For many, the great hope of the original Napster and its descendents was that freed of the shackles imposed by radio, video channels and record labels, people would be free to discover good music.  Now that the masses could choose music beyond what they were fed, they’d discover that there was more to life than the mindless pop of Top 40 radio or the watered down rock of Creed.

Guess what?  Didn’t happen.  People continued to like mainstream pop and rock in roughly the same proportions as they did before the chains on their listening options were taken away.

More than a decade after Napster, the biggest selling and most traded songs on P2P networks are still mainstream pop and rock.  Only the names have changed.

“Well, then,” goes the argument, “just wait until streaming services really take off!  Then people will realize that there’s more to life than Justin Bieber!”

Er, not so fast.  Weekly data detailing what songs are streamed the most shows no change.  In fact, the situation for proponents of “good” music is even worse.  

Data from Nielsen Soundscan out this morning shows that nineteen different songs were streamed more than a million times over the past week.  Those include songs are from Justin Bieber (5.1 million streams), Carly Rae Jepson (3.5 million), Maroon 5 and Nicki Minaj (who has songs at the #4 and #5 positions).

In the UK, seventeen songs on the download Top 40 chart rate even higher on the streaming chart, meaning that pop songs are even more popular as streams.

Here’s the bottom line:  You, me and all our friends are committed to music we believe has true substance.  And yes, there are millions of us.  But there are billions of people who would rather sing along to Justin Bieber or tap their fingers on the steering wheel in time to Nicki Minaj.  

It’s always been that way.  And it’s never going to change.

Alan Cross

is an internationally known broadcaster, interviewer, writer, consultant, blogger and speaker. In his 30+ years in the music business, Alan has interviewed the biggest names in rock, from David Bowie and U2 to Pearl Jam and the Foo Fighters. He’s also known as a musicologist and documentarian through programs like The Ongoing History of New Music.

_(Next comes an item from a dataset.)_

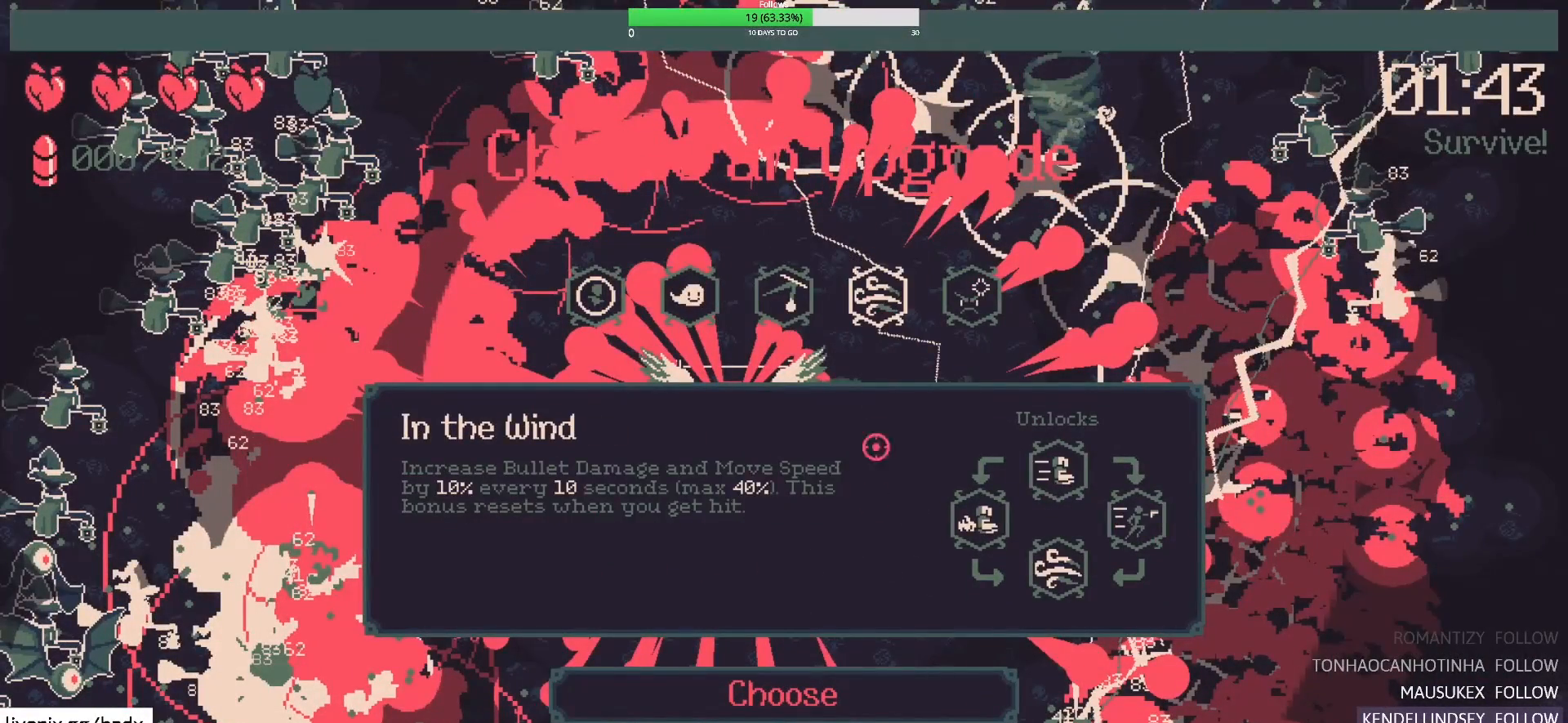
{"keys": [], "mouse": ["left"], "events": [[400, "mouse_left", "down"]]}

5 thoughts on “Interesting Question: How Will Popularity Evolve Now That More People Are Streaming Music?

  • May 16, 2012 at 11:23 pm

    This is where curating music comes in. We're still in the early stages of figuring out who has voices we want to hear in this new era of music, akin to early radio when no DJ yet had a personality to promote, so to speak.

    And supporting the artists whose music you enjoy. Sometimes just a donation (with no expectation of product or service in return) is very welcomed.

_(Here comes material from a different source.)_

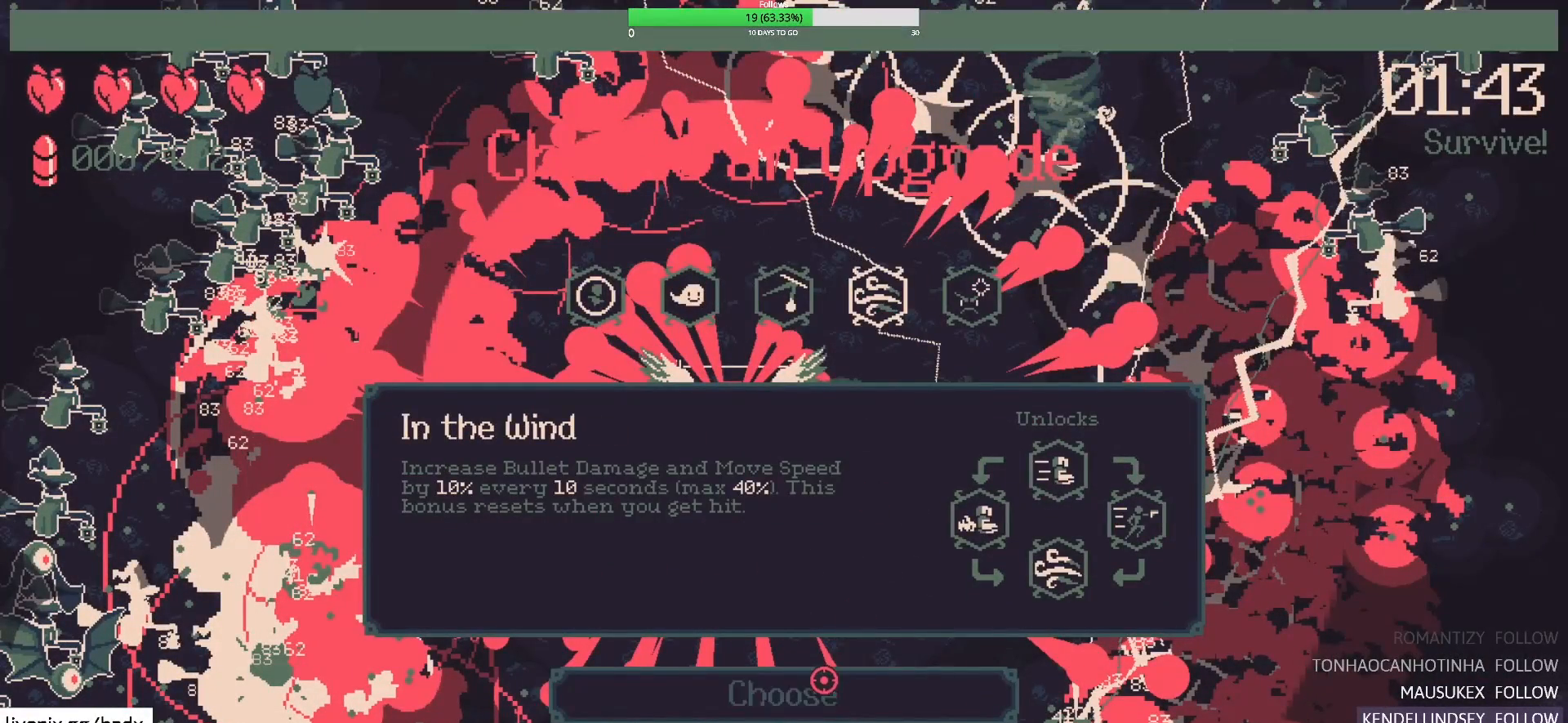
{"keys": [], "mouse": [], "events": [[50, "mouse_left", "up"]]}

  • May 17, 2012 at 1:17 am

    Maybe, just maybe, despite all this downloading and streaming, the 13 year pop/rock cycle will hold.

  • May 17, 2012 at 1:45 am

    I believe that marketing and repetition work, and most people listen to the same music because that is what is relentlessly promoted to the consumer. Labels pay to have their music pushed and repeated, so it becomes familiar, and frankly, it's easier to consume. We are lazy consumers. It takes time to discover new music and attention to listen to it. It's easier just to consume what is pumped out at us. (I'm not a conspiracy theorist, but I do think it's the same situation with news – most people get their news from mainstream media because it's familiar, trusted, and easy. It's a lot harder to seek diverse perspectives – more rewarding, for sure, but a lot more work).

    I don't think the music statistics you cited should be interpreted to mean that most music consumers would not listen to better or more diverse music if it was curated and they could reliably access it. I agree with nscafe in the first comment that curation is still in the early phases, like the beginning of the music DJ era. Content is king, curation is queen.

  • May 17, 2012 at 7:11 am

    The internet isn't going to have much effect on pop music, because people who listen to top 40 radio just want to have music spoon-fed to them in the first place. It's alternative/indie music that is affected the most by the internet, since people can discover some obscure band from somewhere far away that they like.

  • May 17, 2012 at 10:22 am

    The fact that mainstream pop/rock is similar in proportion–even with streaming–is actually the root of the problem. It'll just draw attention to the magnitude of whats wrong with the music industry and bam…that's when you have your pop culture earthquake.